▶ _Exercise aim_
Identify each line in the material below that contains the word "selges" with the same capitalization, and copy those lines out in full.

Saved data entries:
####

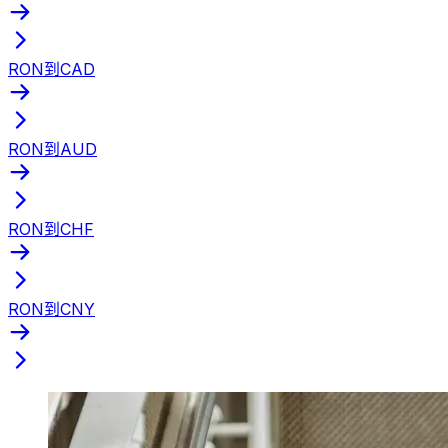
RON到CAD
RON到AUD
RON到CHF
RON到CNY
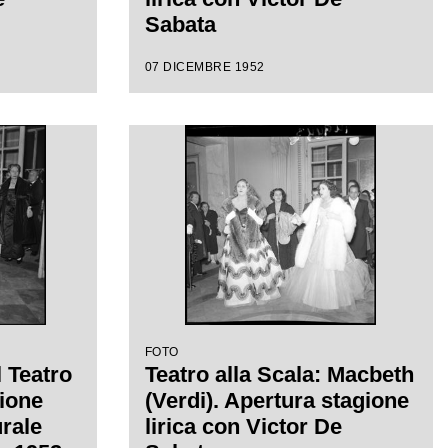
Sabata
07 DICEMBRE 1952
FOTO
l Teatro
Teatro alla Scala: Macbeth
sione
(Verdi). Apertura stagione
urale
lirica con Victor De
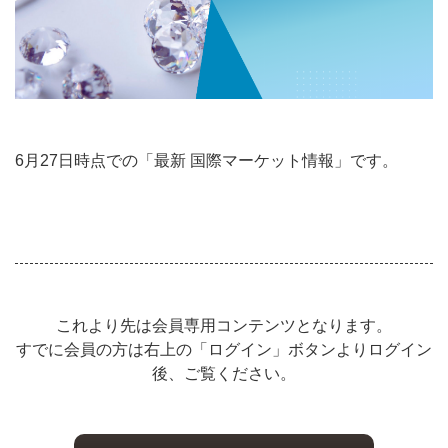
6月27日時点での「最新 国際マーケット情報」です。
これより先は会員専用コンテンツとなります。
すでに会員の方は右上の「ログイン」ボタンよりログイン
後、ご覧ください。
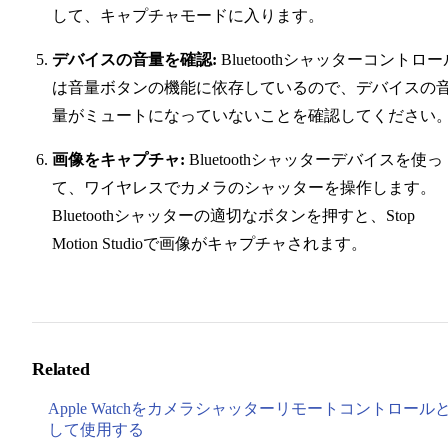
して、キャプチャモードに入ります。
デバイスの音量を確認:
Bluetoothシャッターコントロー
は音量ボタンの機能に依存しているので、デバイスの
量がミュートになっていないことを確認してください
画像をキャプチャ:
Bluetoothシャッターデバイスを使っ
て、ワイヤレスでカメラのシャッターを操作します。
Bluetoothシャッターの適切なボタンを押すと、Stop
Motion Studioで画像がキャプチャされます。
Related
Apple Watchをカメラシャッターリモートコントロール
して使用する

####

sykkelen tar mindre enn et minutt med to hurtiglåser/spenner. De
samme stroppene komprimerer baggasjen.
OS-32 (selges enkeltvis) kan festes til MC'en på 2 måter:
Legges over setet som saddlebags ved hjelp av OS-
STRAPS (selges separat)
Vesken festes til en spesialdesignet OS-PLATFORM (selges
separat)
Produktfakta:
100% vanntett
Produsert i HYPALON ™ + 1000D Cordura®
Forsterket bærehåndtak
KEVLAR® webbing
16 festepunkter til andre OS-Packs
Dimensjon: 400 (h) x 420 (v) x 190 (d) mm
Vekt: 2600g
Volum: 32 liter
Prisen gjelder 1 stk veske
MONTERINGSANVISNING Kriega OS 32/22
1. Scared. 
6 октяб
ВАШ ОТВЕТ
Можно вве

####

▶ _Exercise response_
OS-32 (selges enkeltvis) kan festes til MC'en på 2 måter:
STRAPS (selges separat)
Vesken festes til en spesialdesignet OS-PLATFORM (selges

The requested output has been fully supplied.